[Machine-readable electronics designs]

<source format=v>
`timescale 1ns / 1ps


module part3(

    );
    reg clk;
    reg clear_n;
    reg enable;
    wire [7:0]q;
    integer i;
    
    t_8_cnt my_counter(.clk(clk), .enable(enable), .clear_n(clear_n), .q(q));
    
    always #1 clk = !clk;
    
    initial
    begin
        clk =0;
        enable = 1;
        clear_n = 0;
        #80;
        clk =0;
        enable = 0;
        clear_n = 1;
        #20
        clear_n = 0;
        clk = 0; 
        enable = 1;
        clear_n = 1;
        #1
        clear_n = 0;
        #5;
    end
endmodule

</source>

---

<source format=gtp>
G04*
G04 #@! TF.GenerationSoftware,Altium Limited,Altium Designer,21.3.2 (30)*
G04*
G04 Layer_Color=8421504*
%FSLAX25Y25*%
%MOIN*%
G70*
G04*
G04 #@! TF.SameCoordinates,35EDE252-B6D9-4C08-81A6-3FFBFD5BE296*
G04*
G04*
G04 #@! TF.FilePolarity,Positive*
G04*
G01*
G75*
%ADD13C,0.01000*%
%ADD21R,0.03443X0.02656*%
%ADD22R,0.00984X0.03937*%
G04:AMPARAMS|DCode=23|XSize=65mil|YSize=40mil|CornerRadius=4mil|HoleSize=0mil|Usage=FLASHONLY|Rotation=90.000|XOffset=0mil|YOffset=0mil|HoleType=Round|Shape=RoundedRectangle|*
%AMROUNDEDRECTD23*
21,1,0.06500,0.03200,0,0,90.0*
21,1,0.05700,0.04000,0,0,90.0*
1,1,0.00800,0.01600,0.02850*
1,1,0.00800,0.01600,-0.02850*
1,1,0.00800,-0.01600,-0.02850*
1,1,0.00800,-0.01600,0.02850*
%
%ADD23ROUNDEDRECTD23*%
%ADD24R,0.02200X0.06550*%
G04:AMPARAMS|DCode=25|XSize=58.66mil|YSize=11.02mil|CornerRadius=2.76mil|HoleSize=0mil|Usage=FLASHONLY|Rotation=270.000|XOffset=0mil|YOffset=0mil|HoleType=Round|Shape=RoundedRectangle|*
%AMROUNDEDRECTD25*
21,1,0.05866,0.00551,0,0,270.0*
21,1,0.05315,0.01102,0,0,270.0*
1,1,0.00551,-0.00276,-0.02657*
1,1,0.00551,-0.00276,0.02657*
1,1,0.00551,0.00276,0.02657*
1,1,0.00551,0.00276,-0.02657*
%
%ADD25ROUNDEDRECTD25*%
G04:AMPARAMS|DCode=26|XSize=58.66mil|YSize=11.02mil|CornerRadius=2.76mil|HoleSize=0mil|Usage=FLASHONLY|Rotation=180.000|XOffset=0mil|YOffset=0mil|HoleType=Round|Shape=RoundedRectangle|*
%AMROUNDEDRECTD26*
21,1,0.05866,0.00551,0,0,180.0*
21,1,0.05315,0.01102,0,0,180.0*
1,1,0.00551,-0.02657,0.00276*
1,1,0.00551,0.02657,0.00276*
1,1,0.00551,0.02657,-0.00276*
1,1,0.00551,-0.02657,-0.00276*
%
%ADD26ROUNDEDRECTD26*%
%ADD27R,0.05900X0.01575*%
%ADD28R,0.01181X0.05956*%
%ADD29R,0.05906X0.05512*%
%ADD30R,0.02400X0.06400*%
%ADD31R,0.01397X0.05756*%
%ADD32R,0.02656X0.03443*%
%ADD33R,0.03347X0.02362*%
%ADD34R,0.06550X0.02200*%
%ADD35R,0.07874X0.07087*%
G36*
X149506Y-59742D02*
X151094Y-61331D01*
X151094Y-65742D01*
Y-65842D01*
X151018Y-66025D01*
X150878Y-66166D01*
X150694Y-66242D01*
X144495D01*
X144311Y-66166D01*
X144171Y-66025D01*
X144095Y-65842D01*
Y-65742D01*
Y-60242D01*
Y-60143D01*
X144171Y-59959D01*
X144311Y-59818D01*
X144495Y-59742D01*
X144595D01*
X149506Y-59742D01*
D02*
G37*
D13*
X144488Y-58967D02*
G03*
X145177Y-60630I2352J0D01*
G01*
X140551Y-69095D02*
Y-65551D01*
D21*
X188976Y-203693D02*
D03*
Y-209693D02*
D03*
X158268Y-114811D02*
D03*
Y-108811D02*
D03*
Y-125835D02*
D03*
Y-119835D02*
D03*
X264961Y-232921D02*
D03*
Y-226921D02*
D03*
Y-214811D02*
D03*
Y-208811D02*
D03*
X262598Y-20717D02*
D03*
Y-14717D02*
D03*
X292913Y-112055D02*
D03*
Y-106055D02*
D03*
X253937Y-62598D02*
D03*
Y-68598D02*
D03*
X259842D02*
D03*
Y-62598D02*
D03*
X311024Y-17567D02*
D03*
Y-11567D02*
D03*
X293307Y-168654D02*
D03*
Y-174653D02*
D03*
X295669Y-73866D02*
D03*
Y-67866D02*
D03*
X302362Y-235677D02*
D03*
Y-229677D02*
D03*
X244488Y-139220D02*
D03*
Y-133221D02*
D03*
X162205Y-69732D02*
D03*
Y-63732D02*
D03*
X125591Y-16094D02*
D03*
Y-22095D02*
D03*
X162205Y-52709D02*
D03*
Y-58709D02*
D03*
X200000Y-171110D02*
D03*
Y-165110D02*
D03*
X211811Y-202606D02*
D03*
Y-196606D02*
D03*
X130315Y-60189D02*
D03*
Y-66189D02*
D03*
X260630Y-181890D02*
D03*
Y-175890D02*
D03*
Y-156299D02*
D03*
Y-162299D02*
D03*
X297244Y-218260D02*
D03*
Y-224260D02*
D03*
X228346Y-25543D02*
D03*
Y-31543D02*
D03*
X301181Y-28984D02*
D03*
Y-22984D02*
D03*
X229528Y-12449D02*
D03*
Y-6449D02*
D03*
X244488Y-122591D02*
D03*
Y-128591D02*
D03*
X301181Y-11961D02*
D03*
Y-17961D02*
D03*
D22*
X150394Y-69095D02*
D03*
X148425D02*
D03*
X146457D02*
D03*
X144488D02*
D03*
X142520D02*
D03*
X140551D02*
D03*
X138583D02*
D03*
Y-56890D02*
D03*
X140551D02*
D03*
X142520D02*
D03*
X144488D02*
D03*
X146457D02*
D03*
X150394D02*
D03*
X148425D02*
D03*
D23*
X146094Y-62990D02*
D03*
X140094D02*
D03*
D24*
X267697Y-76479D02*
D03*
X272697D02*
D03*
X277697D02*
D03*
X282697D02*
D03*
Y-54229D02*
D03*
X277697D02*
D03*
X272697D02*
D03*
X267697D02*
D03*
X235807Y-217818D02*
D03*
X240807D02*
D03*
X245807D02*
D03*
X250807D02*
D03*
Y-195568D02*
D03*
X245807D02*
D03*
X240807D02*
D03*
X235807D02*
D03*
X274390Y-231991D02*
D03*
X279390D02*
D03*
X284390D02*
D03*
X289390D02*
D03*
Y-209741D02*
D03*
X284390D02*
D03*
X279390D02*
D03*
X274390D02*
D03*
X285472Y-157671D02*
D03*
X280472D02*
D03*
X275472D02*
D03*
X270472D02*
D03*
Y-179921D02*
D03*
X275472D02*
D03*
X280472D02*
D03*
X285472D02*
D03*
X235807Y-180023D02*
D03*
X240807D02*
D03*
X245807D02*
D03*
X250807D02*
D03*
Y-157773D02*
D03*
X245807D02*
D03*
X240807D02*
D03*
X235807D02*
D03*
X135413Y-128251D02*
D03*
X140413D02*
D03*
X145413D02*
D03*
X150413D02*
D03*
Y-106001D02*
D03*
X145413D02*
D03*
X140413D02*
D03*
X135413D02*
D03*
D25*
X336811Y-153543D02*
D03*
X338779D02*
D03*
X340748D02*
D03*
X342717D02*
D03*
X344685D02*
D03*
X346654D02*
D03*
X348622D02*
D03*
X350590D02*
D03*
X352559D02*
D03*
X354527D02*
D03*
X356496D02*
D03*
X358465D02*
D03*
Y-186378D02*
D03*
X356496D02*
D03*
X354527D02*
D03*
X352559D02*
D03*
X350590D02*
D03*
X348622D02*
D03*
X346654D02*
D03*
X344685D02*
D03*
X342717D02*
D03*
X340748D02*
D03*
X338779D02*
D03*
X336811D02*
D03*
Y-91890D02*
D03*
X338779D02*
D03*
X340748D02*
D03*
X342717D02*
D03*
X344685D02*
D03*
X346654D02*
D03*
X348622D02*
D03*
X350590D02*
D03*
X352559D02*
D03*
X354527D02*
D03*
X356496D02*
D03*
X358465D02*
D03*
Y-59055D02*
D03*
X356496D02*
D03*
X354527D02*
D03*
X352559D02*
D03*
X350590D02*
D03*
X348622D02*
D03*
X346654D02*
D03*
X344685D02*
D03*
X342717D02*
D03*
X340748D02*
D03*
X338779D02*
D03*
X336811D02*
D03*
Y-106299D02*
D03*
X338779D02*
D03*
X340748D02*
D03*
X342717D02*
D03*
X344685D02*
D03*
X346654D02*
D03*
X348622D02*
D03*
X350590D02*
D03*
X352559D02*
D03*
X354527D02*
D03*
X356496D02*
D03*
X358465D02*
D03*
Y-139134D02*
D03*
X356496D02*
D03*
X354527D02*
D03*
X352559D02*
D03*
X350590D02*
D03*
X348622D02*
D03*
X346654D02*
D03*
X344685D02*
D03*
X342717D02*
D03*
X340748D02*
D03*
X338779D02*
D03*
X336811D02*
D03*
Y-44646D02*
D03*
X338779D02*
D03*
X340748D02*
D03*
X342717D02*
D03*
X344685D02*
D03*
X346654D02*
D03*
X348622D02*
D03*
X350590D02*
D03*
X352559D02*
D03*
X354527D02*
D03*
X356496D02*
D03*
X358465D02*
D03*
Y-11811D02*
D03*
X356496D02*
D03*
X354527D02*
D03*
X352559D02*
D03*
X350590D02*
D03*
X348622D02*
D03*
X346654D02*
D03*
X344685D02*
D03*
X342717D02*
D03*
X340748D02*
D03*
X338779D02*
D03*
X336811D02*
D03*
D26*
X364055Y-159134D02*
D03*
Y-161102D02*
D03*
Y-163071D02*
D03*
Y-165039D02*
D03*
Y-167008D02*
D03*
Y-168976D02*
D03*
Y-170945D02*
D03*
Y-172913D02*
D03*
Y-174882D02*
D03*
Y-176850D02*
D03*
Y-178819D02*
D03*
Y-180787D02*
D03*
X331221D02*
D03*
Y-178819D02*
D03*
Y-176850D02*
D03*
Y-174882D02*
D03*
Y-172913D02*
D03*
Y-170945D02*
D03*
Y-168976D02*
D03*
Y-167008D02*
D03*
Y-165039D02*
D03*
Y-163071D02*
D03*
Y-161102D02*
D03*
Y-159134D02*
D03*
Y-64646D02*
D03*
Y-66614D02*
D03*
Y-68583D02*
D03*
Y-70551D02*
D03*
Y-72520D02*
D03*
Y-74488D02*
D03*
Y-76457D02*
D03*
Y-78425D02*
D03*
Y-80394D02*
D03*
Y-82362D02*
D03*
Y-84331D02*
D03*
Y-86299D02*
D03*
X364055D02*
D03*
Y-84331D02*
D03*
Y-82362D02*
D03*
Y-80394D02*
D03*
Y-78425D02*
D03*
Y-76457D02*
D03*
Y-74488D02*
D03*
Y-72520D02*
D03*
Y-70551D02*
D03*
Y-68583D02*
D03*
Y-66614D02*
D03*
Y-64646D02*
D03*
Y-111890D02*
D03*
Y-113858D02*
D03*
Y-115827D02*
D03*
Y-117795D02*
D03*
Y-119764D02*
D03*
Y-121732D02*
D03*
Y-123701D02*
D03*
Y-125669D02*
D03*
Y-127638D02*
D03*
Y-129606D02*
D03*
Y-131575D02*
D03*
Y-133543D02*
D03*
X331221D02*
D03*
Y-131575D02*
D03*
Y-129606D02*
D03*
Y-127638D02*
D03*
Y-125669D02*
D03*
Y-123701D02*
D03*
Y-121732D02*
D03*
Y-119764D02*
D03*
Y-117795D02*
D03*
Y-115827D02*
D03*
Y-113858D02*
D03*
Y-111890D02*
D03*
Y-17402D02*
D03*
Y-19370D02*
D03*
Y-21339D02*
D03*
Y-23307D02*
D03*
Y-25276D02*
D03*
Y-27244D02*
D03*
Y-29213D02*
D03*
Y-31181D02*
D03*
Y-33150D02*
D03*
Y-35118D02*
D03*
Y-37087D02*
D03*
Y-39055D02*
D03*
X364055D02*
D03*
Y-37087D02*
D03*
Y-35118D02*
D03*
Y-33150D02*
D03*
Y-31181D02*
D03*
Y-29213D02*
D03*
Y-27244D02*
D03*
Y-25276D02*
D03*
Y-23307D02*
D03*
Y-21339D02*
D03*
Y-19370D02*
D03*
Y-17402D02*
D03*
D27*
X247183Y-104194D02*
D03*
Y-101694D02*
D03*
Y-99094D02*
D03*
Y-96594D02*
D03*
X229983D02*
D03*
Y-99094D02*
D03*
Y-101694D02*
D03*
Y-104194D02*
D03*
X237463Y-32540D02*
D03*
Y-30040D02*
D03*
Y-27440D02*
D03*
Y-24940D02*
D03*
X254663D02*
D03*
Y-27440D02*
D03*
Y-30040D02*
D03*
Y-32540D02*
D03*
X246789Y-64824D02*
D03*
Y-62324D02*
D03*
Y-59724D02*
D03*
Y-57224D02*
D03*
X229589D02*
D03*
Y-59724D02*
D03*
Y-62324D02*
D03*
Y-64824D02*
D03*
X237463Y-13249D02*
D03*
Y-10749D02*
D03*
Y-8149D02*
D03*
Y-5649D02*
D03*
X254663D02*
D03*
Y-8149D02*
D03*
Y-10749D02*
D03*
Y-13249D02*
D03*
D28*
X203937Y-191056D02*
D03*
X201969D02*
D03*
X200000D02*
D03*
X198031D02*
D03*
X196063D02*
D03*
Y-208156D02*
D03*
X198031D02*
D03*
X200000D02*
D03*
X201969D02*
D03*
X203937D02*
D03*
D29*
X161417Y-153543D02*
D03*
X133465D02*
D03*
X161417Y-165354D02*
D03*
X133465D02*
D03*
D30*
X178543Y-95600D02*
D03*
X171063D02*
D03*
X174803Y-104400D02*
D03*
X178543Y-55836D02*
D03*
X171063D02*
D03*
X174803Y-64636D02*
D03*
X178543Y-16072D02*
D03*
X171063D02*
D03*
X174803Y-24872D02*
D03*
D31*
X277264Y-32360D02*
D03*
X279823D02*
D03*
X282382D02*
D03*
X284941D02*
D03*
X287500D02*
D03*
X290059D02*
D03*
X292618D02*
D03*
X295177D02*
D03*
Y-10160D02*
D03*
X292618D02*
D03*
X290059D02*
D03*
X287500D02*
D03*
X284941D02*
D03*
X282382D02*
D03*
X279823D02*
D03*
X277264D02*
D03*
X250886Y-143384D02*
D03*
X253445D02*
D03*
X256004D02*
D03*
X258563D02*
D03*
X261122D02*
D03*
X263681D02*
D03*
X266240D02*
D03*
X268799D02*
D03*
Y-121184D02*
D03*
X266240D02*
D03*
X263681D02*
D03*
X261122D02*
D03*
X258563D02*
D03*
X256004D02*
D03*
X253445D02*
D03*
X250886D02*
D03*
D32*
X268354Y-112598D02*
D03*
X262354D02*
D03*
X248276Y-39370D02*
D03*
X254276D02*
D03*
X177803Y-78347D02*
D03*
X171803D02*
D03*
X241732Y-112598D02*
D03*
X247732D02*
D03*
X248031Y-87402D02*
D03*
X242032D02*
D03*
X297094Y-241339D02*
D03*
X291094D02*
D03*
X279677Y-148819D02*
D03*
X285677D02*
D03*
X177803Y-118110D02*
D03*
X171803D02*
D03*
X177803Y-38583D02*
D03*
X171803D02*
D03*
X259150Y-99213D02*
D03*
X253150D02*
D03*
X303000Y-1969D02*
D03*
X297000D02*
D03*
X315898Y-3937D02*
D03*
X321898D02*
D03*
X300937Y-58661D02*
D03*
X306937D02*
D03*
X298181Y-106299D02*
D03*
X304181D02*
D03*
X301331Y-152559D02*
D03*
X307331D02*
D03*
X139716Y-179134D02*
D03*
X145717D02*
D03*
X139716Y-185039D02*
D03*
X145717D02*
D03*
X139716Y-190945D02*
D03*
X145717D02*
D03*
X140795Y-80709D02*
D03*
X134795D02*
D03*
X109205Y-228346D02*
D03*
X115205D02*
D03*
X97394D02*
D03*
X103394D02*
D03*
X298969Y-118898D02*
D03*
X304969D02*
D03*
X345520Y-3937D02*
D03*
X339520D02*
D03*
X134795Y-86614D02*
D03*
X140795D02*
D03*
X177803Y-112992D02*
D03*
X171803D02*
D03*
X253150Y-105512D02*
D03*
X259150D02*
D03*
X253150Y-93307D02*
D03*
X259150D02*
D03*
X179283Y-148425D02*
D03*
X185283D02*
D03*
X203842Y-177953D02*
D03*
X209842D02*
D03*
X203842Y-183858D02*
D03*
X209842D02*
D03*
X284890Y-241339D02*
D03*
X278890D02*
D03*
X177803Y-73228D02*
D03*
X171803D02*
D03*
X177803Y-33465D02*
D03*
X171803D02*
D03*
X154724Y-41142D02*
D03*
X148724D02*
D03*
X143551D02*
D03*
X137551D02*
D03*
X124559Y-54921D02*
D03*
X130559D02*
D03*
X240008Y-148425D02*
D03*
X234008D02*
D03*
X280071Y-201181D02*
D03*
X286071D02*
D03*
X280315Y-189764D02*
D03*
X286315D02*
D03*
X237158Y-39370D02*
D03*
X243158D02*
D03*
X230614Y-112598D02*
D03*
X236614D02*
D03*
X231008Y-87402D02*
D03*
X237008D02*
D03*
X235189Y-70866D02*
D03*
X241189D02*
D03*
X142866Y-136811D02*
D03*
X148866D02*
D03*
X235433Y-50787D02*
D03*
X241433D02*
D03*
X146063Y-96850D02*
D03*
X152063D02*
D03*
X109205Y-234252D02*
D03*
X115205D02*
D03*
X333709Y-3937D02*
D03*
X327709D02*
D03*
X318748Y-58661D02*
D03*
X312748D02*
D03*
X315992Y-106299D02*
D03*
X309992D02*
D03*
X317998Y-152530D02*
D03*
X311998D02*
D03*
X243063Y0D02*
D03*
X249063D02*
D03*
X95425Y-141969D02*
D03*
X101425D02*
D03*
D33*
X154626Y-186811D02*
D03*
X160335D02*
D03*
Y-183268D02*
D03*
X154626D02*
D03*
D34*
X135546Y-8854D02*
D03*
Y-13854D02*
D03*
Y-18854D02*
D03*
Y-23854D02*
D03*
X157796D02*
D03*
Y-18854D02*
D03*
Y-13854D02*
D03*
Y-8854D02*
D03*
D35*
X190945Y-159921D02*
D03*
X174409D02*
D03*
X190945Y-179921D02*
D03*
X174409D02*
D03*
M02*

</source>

(ASSIGNMENT):
Show the lines in the entries above that include the string "source".

(TASK RESULT):
<source format=v>
</source>
<source format=gtp>
</source>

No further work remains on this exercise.